92% of New Year's resolutions fail... making them may kill your self-esteem. Here's a better plan!
It's a new year — a great time to focus on what you want and go after it. But please don't do so by making a typical New Year's resolution. Surprised? One study shows that 92 percent of all New Year's resolutions fail, and if your self-esteem is fragile, continually failing might just kill it. Making a New Year's resolution is like betting in Vegas where the odds of winning are 8 percent, but you convince yourself you'll win every time. It's probably just not going to happen.
Instead of making a resolution, consider using the approach that extremely successful women and men use. For 27 years, I've coached individuals to excel, so I have a lot of experience with what does and doesn't work with my clients. So what works? The power of intention plus committed action yields amazing results. If you want stronger self-esteem and greater success in attaining your goals, use a thoughtful personal planning process that combines the power of intention with committed action. This combination gives you your best chance to create incredible results.
Take Angela, for example, who used this approach. She wanted to be a great mother and a loving wife and a successful realtor. (Notice that Angela didn't think in either/or terms; she said, "How can I be successful at all three?") Angela created a vision of what she wanted and an extremely detailed plan for how to accomplish each goal.
During 2012 (I don't have complete information on 2013 yet), Angela was home for dinner and focused on her family almost every night, which is almost unheard of for an extremely successful residential realtor. And, according to her husband, she's a great wife... plus, she was the #4 realtor in metro Denver for the number of houses she helped her clients buy or sell. Angela plans and uses her time better than anyone I know.
Your personal success plan. Everyone who engages in my high-performance coaching starts by developing a personal and professional success plan. Here are the nine critical factors:
- Start with a dream. Dream about what you want. This can include anything: a kind of relationship, the fitness and health of your body and mind, a job or business, how much money you make, etc. Write your dream, and then define what you can realistically accomplish in one year to bring your dream closer to reality.
- Use SMART goals. SMART goals are Specific, Measurable, Attainable, Realistic and Timely. They help set you up for success.
- Build your plan on your strengths and passions. Let's say part of your dream is to enter a new, healthy relationship. If you're an extrovert, being with people is likely your strength, so you may want to make specific commitments to get out where you can meet new people, with the intention of attracting a healthy person. Each week or month, commit to a specific number of times you'll get out with intention. If you're shy, Internet dating may be a better strategy. Commit to the weekly actions necessary to attract the right kind of person through a dating site. An example would be to wink (for women) or send an email (for men) to your top three choices of people you'd like to contact.
- Chunk it. Group your large goals into smaller, more readily doable milestones. Employ timelines and set defined and realistic, yet challenging, completion dates.

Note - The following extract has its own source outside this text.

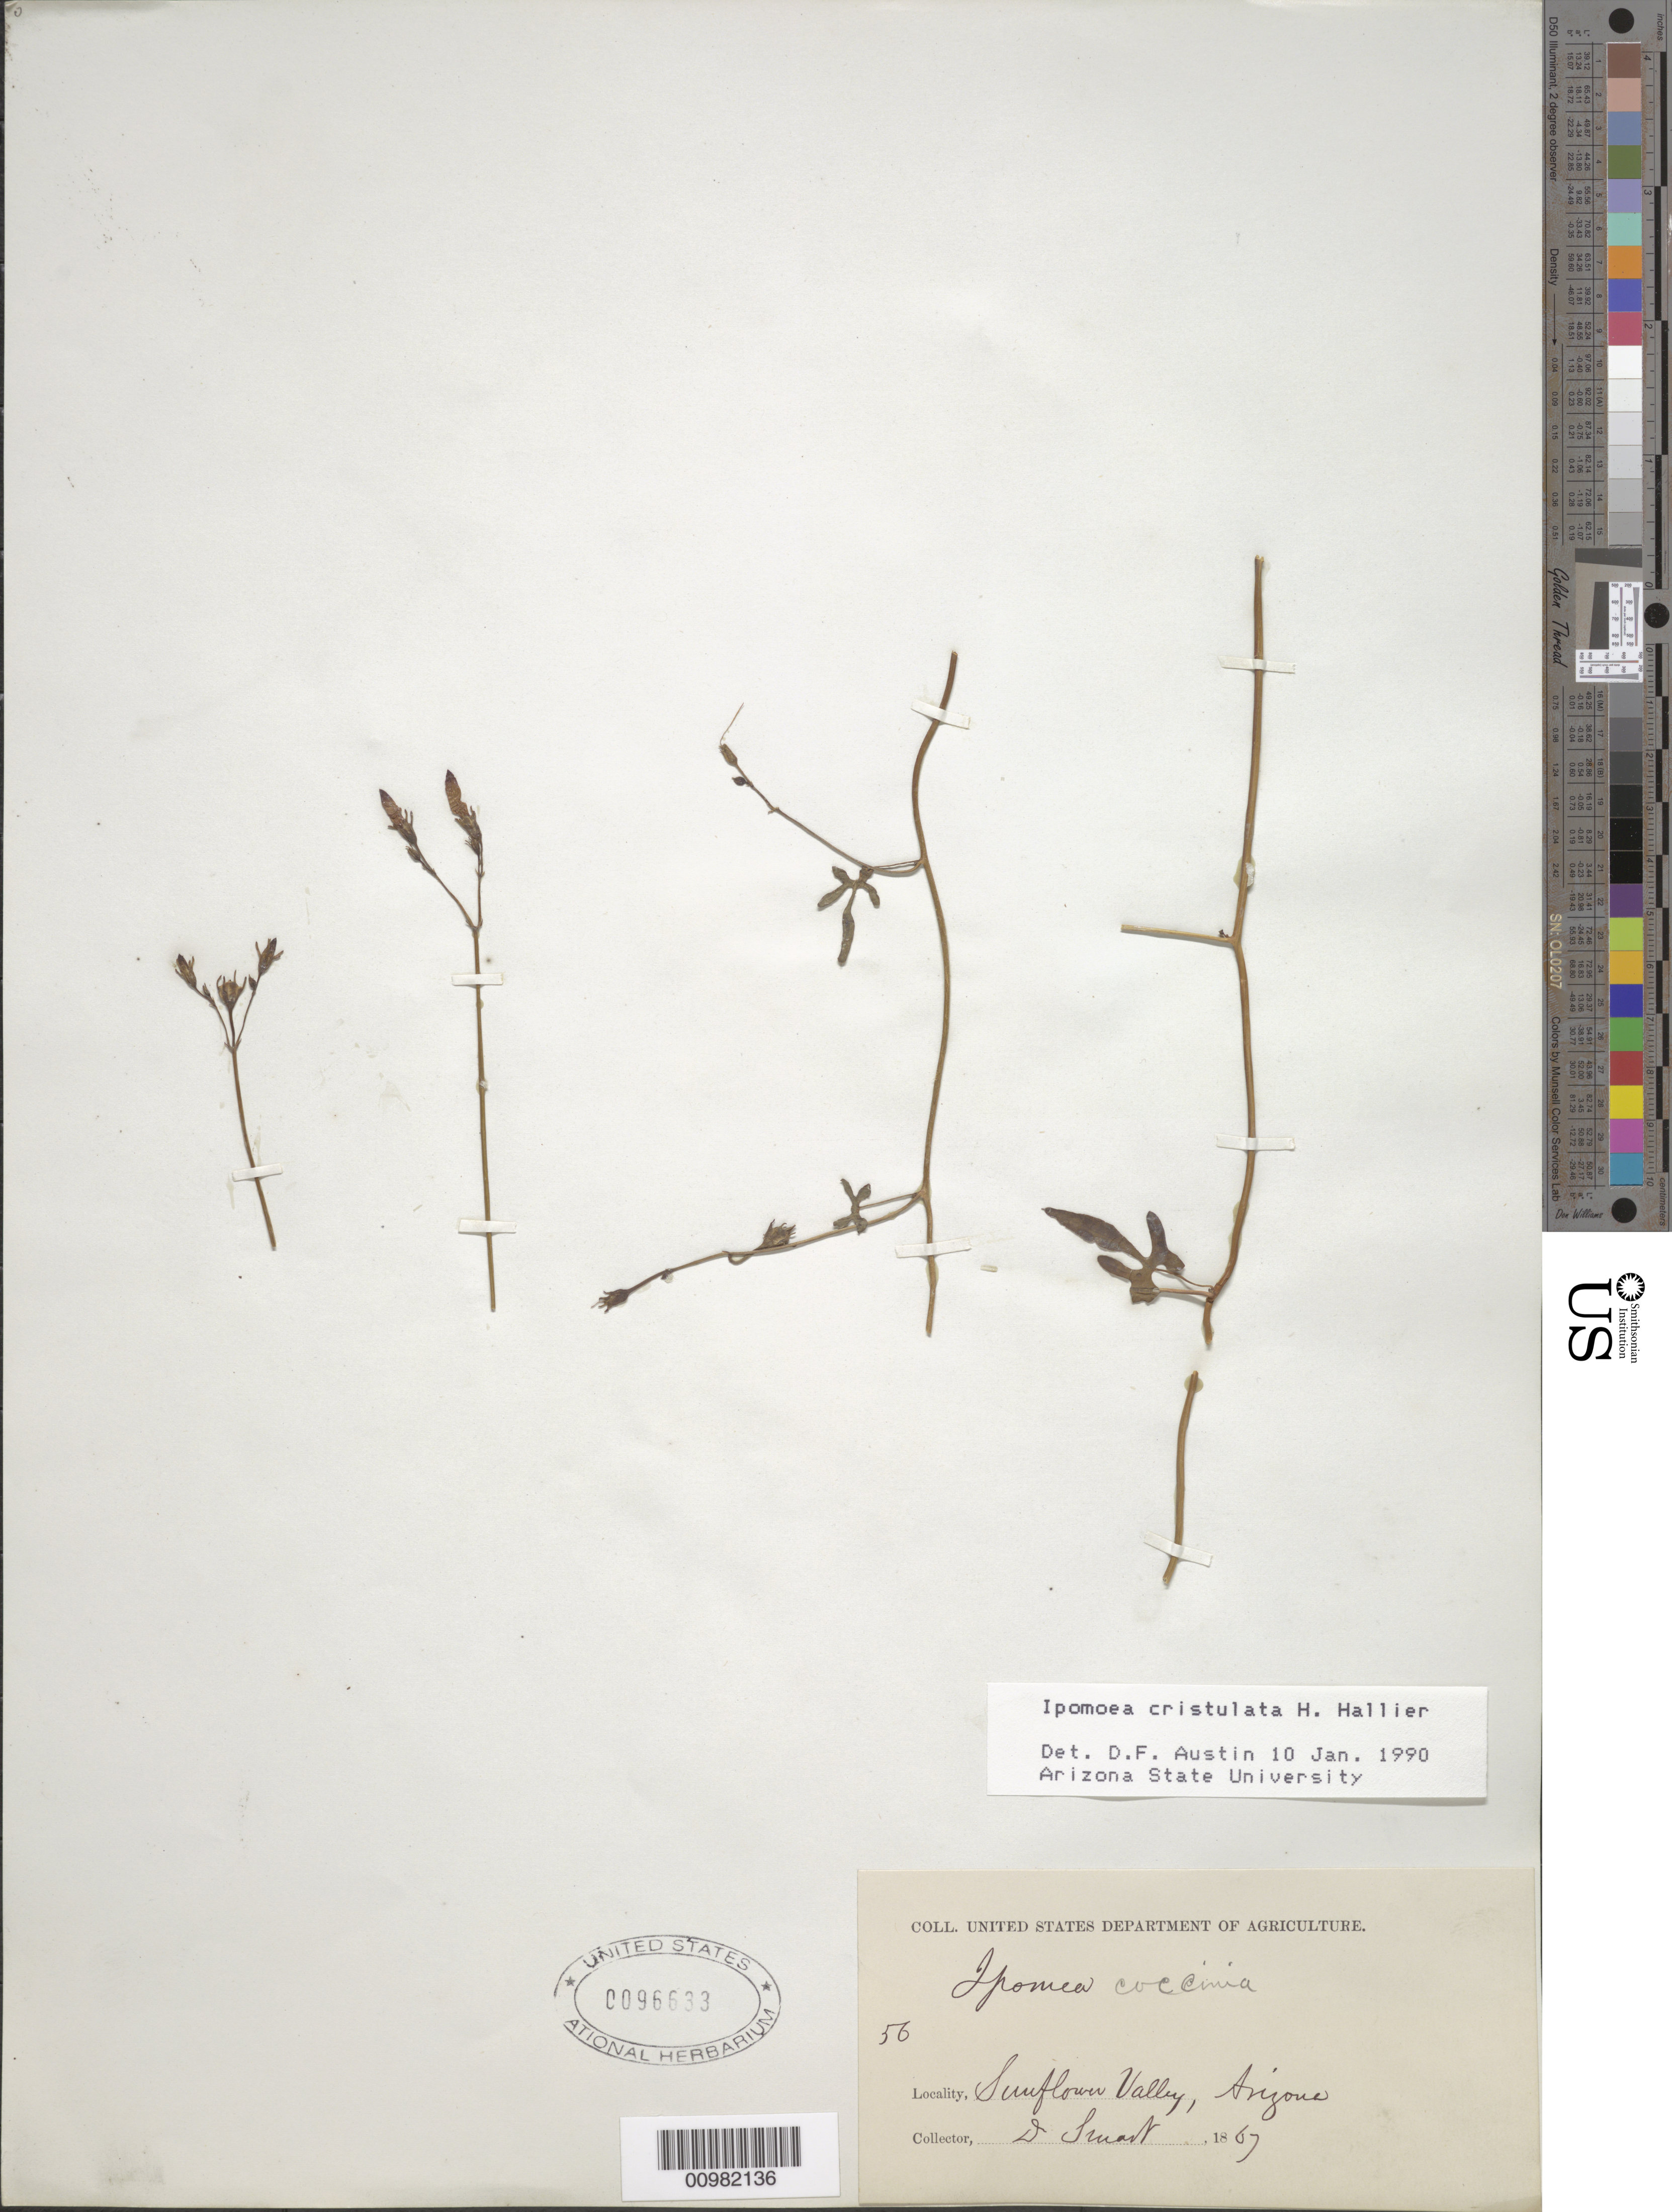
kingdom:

- Resolve why you haven't succeeded previously. If you've experienced setbacks or frustrations in accomplishing your dream, define what you'll do to minimize the fears destructive beliefs and ineffective actions that prevent your success. Angela did this through individual coaching; the Blast Through Fear CD or download will also greatly benefit you.
- Accept setbacks. Setbacks are part of your success. You may think you found a great, healthy relationship but later realize that the partner you thought was the human equivalent of Dom Perignon champagne turned out to be bitter grape juice.
- Make it fun and exciting. Make the process of achieving your goals and dream positive enjoyable experience. That way, when you have the inevitable setback, it's easier to stay motivated and keep advancing toward your what you want.
- Use positive accountability. If you can find one, have an accountability partner to celebrate your daily or weekly successes with. When asked why she engaged in my individual and then group coaching for more than three years, Angela said, "I love having accountability!" High performers love supportive, positive accountability.
- Own it! Owning it requires you to take 100 percent responsibility for your actions and results. When I've coached folks who are among the best in the world at what they do, they always own it. They don't play the victim by blaming, complaining or making excuses.
Everyone's busy, but are you busy doing the things that most help you achieve your dreams? Not everyone attains their dreams, but you can. If you want success, you need to be laser-focused on the right thoughts, emotions and activities. Your dream can be your reality. Why not get off to a great start? Developing a personal success plan provides a positively focused beginning for a great year. Start strong and stay strong, with clear intentions and committed actions to make your dream a reality!